Major changes made to minors

Pending a decision by the Academic Policy Committee (APC), Course Connections could be adopted as potential minors for Ohio Wesleyan students.

According to the Course Connection (CCs) website, CCs are “cross­divisional networks of courses organized around common themes.”

Philosophy professor Erin Flynn, director of the CCs program, explained that when first created, “in the broadest sense, the program’s goal was to advance cross­divisional knowledge and interaction among students and faculty.”

Professor Anne Sokolsky, director of the “Silk Road” CC, stated that the program originally “came out of an interest to make our general education requirements have some rhyme and reason to them, so that students aren’t just taking a literature course because they have to, but taking a literature course and a science course and a social science course and having some sort of sense of a flow, or an interconnectedness.”

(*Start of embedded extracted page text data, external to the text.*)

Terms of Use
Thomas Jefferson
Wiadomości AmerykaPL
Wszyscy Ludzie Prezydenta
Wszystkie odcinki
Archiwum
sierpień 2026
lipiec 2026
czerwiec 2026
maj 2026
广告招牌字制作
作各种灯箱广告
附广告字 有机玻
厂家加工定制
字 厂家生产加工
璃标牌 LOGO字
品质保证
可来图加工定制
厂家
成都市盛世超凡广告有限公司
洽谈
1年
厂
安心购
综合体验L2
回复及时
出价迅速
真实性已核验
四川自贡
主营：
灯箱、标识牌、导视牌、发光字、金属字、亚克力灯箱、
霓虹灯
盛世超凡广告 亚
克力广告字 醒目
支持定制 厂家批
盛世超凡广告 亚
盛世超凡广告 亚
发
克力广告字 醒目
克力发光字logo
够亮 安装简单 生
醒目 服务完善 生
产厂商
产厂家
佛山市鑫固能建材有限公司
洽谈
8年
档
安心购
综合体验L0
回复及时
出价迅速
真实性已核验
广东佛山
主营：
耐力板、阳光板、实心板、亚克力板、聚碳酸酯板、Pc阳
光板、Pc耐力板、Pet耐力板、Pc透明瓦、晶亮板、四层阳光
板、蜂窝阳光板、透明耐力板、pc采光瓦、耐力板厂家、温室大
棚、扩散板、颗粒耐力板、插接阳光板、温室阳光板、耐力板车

While the core goal of connecting courses still remains, Flynn said the university has recently been considering changes to the program because “student understanding of and participation in the CCs remain too low, relative to the resources the university has been putting into the program.”

Changing CCs into minors would ideally increase student participation in the program by placing a more formal academic emphasis on CCs. When asked about the reason behind the changes, Sokolsky mirrored Flynn’s explanation, informing that, according to student feedback, “when you [as a faculty member involved in a CC] do call out and say ‘Do you want to go on this trip?’

or ‘Do you want to go to a lecture?’ if the student has ten thousand things to do, even if they want to do it, they just can’t.”

As to the likelihood of actual changes to the program, Professor Chris Fink, one of the faculty contacts for the “Food” CC, noted that “there have been discussions about new minors in various areas, but it’s really important to point out that it has all been discussion at this point.”

Flynn similarly commented, “An advisory group has made recommendations to the Academic Policy Committee regarding how the program might be transformed, but what will be done with the recommendations is up to APC.”